Et cette incompréhension est récurrente depuis le début du mandat de François Hollande. Notamment lorsqu’il indiquait en janvier 2014 "c’est l’offre qui crée la demande". L’aveu était foudroyant tant il révélait l’incompréhension du phénomène. Le Président reste engoncé dans des certitudes éculées, totalement déconnectées de la réalité économique actuelle. Les Etats-Unis ont diagnostiqué une crise de la demande, le Royaume Uni, la Chine, le Japon…mais pas l’Europe. Et pas la France. Car François Hollande persiste dans cette logique de l’offre, ce qui se comprend une nouvelle fois par ces mesures concernant l’investissement.

Pourtant, certaines récentes publications laissent entrevoir une amélioration économique.

Une hirondelle pointée du doigt par l’INSEE :

Dans une note de conjoncture publiée le 2 avril 2015, l’INSEE fait cependant part d’une amélioration de la situation pour l’année 2015 :

 "Au total, le PIB accélérerait à +0,4 % au premier trimestre 2015, du fait d’un rebond ponctuel de la production d’énergie après un automne doux, puis progresserait au deuxième trimestre de 0,3 %. Sur un an, la hausse de l’activité atteindrait +1,1 % mi-2015, le rythme le plus haut depuis fin 2011."

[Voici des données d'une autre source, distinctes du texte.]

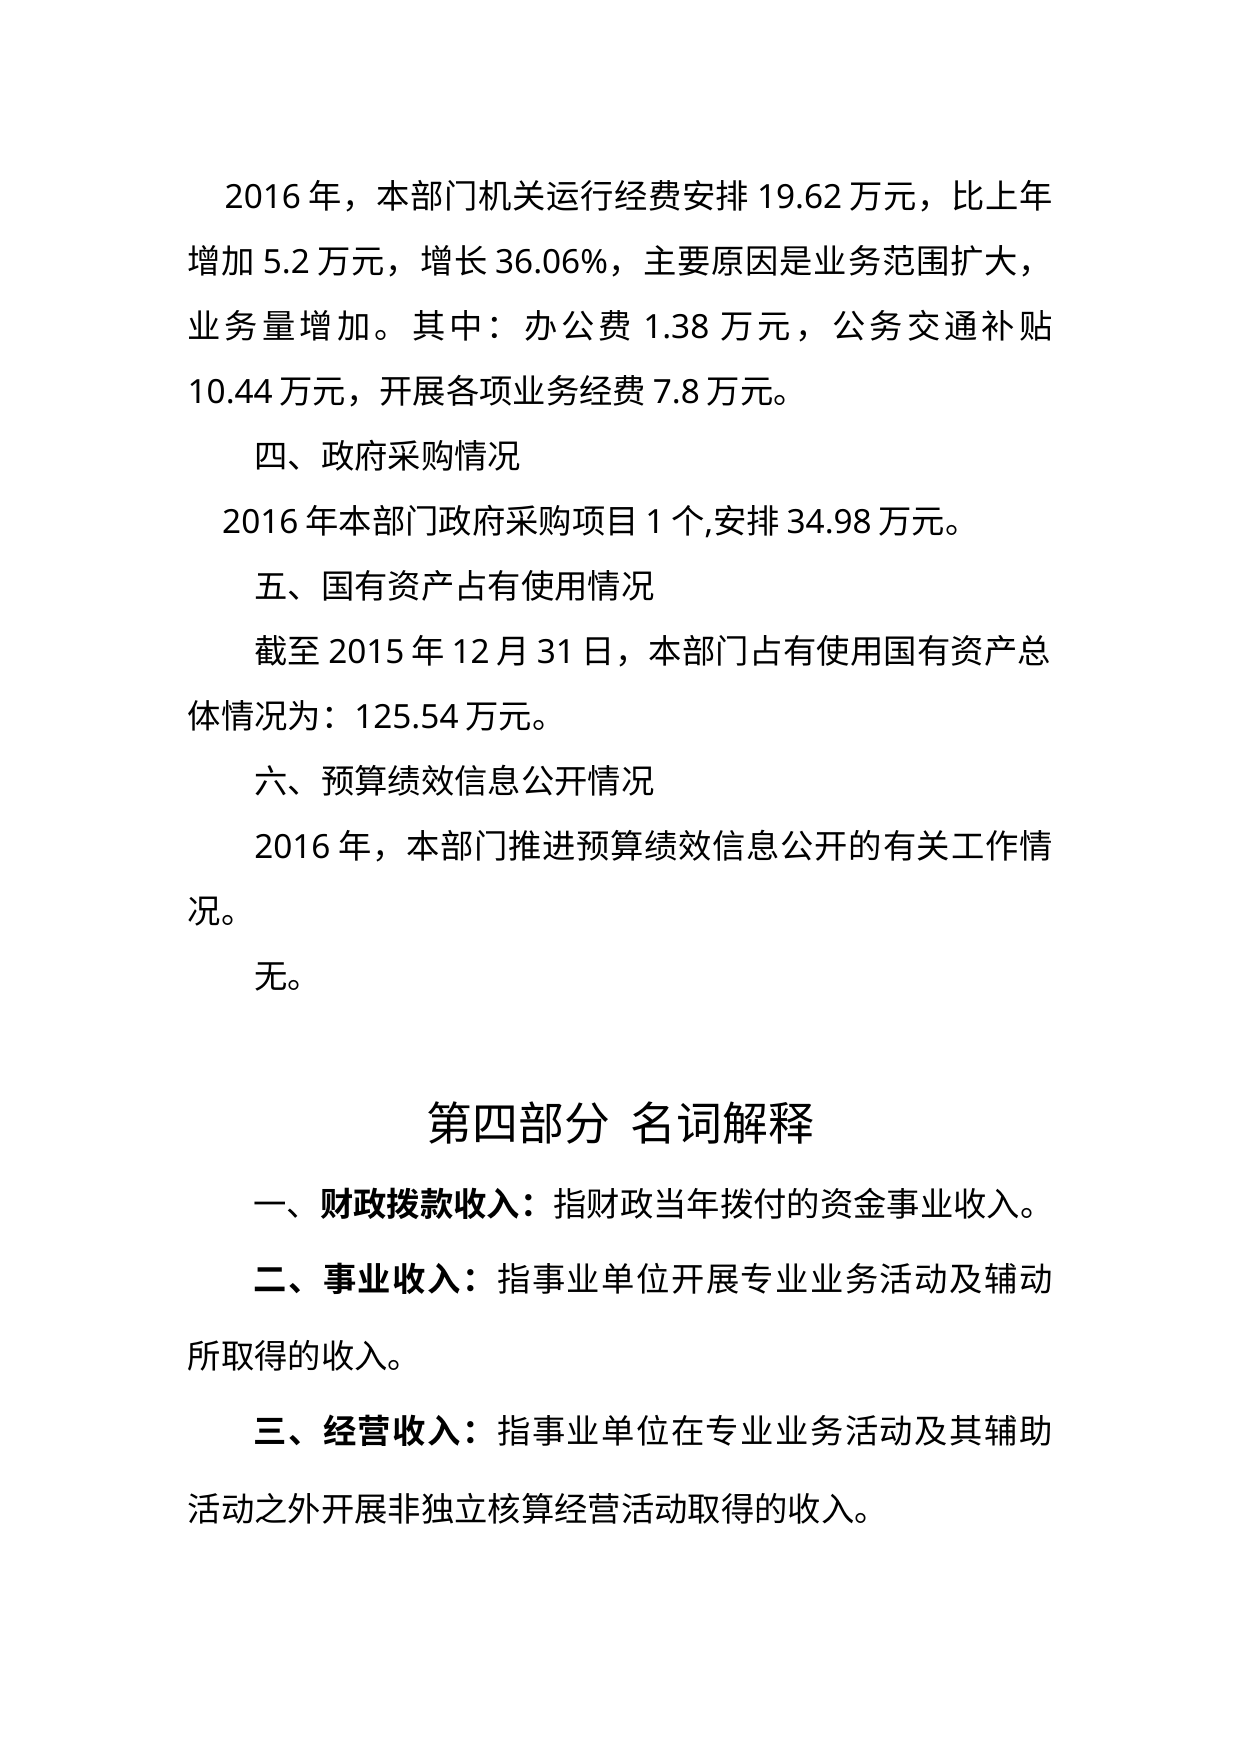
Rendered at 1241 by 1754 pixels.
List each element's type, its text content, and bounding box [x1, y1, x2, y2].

list 政府采购情况 [187, 422, 1053, 487]
text 2016年，本部门推进预算绩效信息公开的有关工作情况。 [187, 812, 1053, 942]
text 2016年本部门政府采购项目1个,安排34.98万元。 [187, 487, 1053, 552]
list 预算绩效信息公开情况 [187, 747, 1053, 812]
text 2016年，本部门机关运行经费安排19.62万元，比上年增加5.2万元，增长36.06%，主要原因是业务范围扩大，业务量增加。其中：办公费1.38万元，公务交通补贴10.44万元，开展各项业务经费7.8万元。 [187, 162, 1053, 422]
text 截至2015年12月31日，本部门占有使用国有资产总体情况为：125.54万元。 [187, 617, 1053, 747]
list 国有资产占有使用情况 [187, 552, 1053, 617]
text 无。 [187, 942, 1053, 1007]
text 二、事业收入：指事业单位开展专业业务活动及辅动所取得的收入。 [188, 1244, 1053, 1387]
list 财政拨款收入：指财政当年拨付的资金事业收入。 [187, 1169, 1053, 1234]
text 三、经营收入：指事业单位在专业业务活动及其辅助活动之外开展非独立核算经营活动取得的收入。 [188, 1397, 1053, 1539]
text 第四部分 名词解释 [187, 1072, 1053, 1169]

Une amélioration qui devrait malheureusement rester sans effet sur l’emploi, pour le moment :

"Le regain d’activité et les politiques d’enrichissement de la croissance en emplois ne suffiraient pas à enrayer la baisse de l’emploi marchand, qui serait toutefois moins accentuée début 2015 qu’en 2014. (…) Comme la population active croît encore nettement, le chômage continuerait d’augmenter, son taux passant de 10,4 % fin 2014 à 10,6 % mi-2015."

Puisque la structure économique française nécessite une croissance de 1.6% pour pouvoir créer de l’emploi privé, il faudra encore attendre un peu pour la baisse du chômage. La fin d’année 2015 au mieux. L’année 2016 plutôt.

Cette amélioration de la conjoncture est principalement le fruit des dernières actions de la BCE. Dont l’objet était précisément de permettre une révision à la hausse des perspectives de croissance de la part des agents économiques. Des mesures louables mais encore trop timorées pour renouer avec une forte croissance. Car le cadre monétaire européen reste trop strict.

La politique économique de François Hollande ne produit pas d’effets parce qu’elle ne peut pas en produire. Parce que son approche est erronée depuis le début du quinquennat. Si le Président veut obtenir de réels résultats, il n’aura d’autre choix que de passer par la voie européenne et de tenter de réformer la BCE. Pour que celle-ci puisse enfin avoir les moyens de contrer le choc qui frappe l’Europe depuis 7  années. Entretemps, le continent se contentera de survivre dans cette mollesse décennale.